- Based on: story by Howard Leeds
- Written by: Hugh Stuckey
- Directed by: Igor Auzins
- Starring: Johnny Pace Harriet Pace Mike Preston Joe Martin Noel Ferrier Barry Creyton Abigail Stuart Wagstaff Joy Chambers Ugly Dave Gray
- Country of origin: Australia
- Original language: English

Production
- Producer: Howard Leeds
- Cinematography: Paul Onorato
- Running time: 75 mins
- Production company: Grundy Organisation

Original release
- Network: Network Ten
- Release: 8 July 1977

= All at Sea (1977 film) =

All at Sea is a 1977 Australian television film about a group of misfits on holiday on an island resort. It features the cast from The Celebrity Game.

==Premise==
The story unfolds at Sea Island Resort in Queensland, where various guests and staff members embark on a series of adventures. The resort is managed by Mr. Blimer, assisted by John Bright. Blimer attempts to seduce his assistant, while Joy, a waitress, faces constant harassment from the guests as she pursues her own agenda. Meanwhile, employee Mike, initially interested in Maryanne, unexpectedly finds himself involved with the seemingly proper Miss Farrow. Arthur Pickering, a government minister, and Reverend Parslow, who is revealed to be a thief, add further twists to the tale.

==Cast==
- Johnny Pace as John Bright
- Mike Preston as Mike
- Joe Martin as Joe, the barman
- Joy Chambers as Joy
- Harriet Pace (as "Harriet") as Miss Tuttle
- Noel Ferrier as Mr. Blimer
- Johnny Lockwood as Reverend Parslow/George Parsons
- Abigail as Denise Demour
- Stuart Wagstaff as Mr Arthur Pickering
- Cornelia Frances as Miss Farrow
- Sheila Kennelly as Mrs. Hand
- Ugly Dave Gray as Dick Goscomb
- Barry Creyton as Dennis Radley
- Megan Williams as Maryanne Hand
- Barbara Wyndon
- Jacqueline Kott
- Garry Keane
- Sheryl Sciro
- Ray Marshall
- Alan Penney

==Production==
The film was a rare comedy from the Grundy Organisation. Reg Grundy claimed he was the one who had the idea of making an Australian TV movie in the vein of the Carry On films featuring the most popular comics in the country. He pitched the idea to Ian Holmes at Channel Ten who agreed to finance it.

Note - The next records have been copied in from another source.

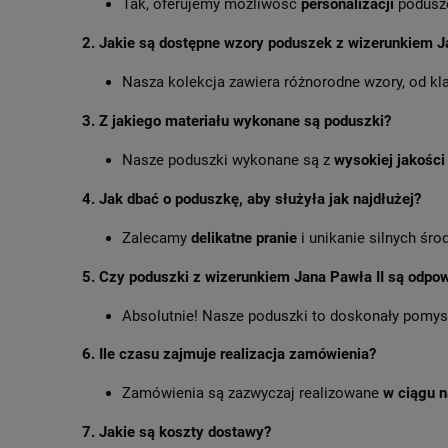
Tak, oferujemy możliwość
personalizacji
podusze
2.
Jakie są dostępne wzory poduszek z wizerunkiem J
Nasza kolekcja zawiera różnorodne wzory, od kla
3.
Z jakiego materiału wykonane są poduszki?
Nasze poduszki wykonane są z
wysokiej jakości
4.
Jak dbać o poduszkę, aby służyła jak najdłużej?
Zalecamy
delikatne pranie
i unikanie silnych śr
5.
Czy poduszki z wizerunkiem Jana Pawła II są odpowi
Absolutnie! Nasze poduszki to doskonały pomysł
6.
Ile czasu zajmuje realizacja zamówienia?
Zamówienia są zazwyczaj realizowane
w ciągu 
7.
Jakie są koszty dostawy?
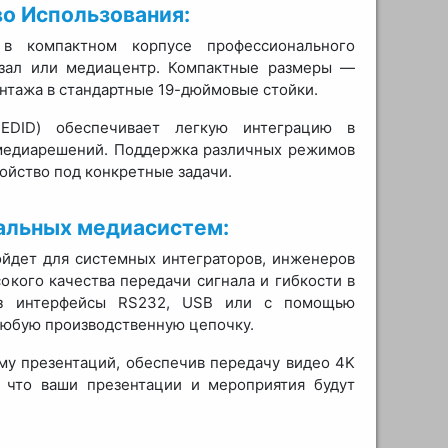
о Использования:
в компактном корпусе профессионального
-зал или медиацентр. Компактные размеры —
нтажа в стандартные 19-дюймовые стойки.
EDID) обеспечивает легкую интеграцию в
 медиарешений. Поддержка различных режимов
ойство под конкретные задачи.
альных медиасистем:
йдет для системных интеграторов, инженеров
окого качества передачи сигнала и гибкости в
рез интерфейсы RS232, USB или с помощью
 любую производственную цепочку.
му презентаций, обеспечив передачу видео 4K
, что ваши презентации и мероприятия будут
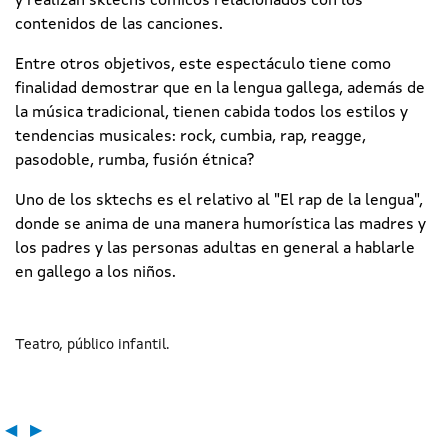
y realizan sktechs cómicos relacionados con los
contenidos de las canciones.
Entre otros objetivos, este espectáculo tiene como
finalidad demostrar que en la lengua gallega, además de
la música tradicional, tienen cabida todos los estilos y
tendencias musicales: rock, cumbia, rap, reagge,
pasodoble, rumba, fusión étnica?
Uno de los sktechs es el relativo al "El rap de la lengua",
donde se anima de una manera humorística las madres y
los padres y las personas adultas en general a hablarle
en gallego a los niños.
Teatro
público infantil
◀
▶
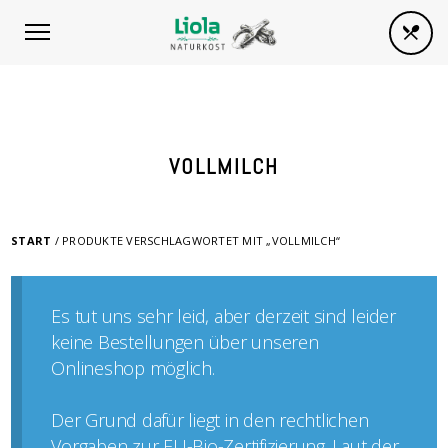
VOLLMILCH
START
/ PRODUKTE VERSCHLAGWORTET MIT „VOLLMILCH“
Es tut uns sehr leid, aber derzeit sind leider
keine Bestellungen über unseren
Onlineshop möglich.
Der Grund dafür liegt in den rechtlichen
Vorgaben zur EU-Bio-Zertifizierung. Laut der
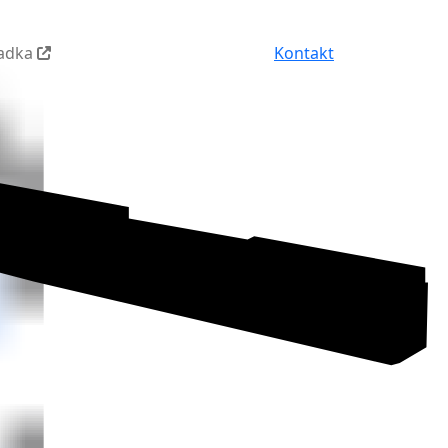
iadka
Kontakt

Grundy's wife Joy Chambers was then a panelist on The Celebrity Game on Channel Ten, and she also appeared in the cast.

Grundy assigned producing duties to Howard Leeds who had recently joined Grundys from Hollywood. "So here I had an American producing a show that was based entirely on English comedy with mostly Australian actors", Grundy later wrote. "It was a mishmash."

The Johnny Lockwood part was originally offered to John Meillon who turned it down.

The film was shot in Sydney over 12 days in February 1977 at locations including the Shore Motel at Artarmon, the Pasadena Hotel, Church Point, Sacha's Restaurant, the Newport Hotel and Newport.

Noel Ferrier called it "a nightmarish experience" because the film featured so many stand-up comics. "Being in a company of, or working with, one stand up comedian can be a taxing experienced; when surrounded by about eight of this remarkable breed the consequences can be singularly unfunny. There were more tantrums and bitchy scenes among this bunch of lovelies than you'd be likely to find in half a dozen ballet companies."

==Reception==
Grundy wrote in his 2010 memoirs that the movie "got a twenty-one rating which these days would be a hit but back then was just okay. Howard [Leeds] had struck out." No TV station wanted to pick it up and turn it into a series.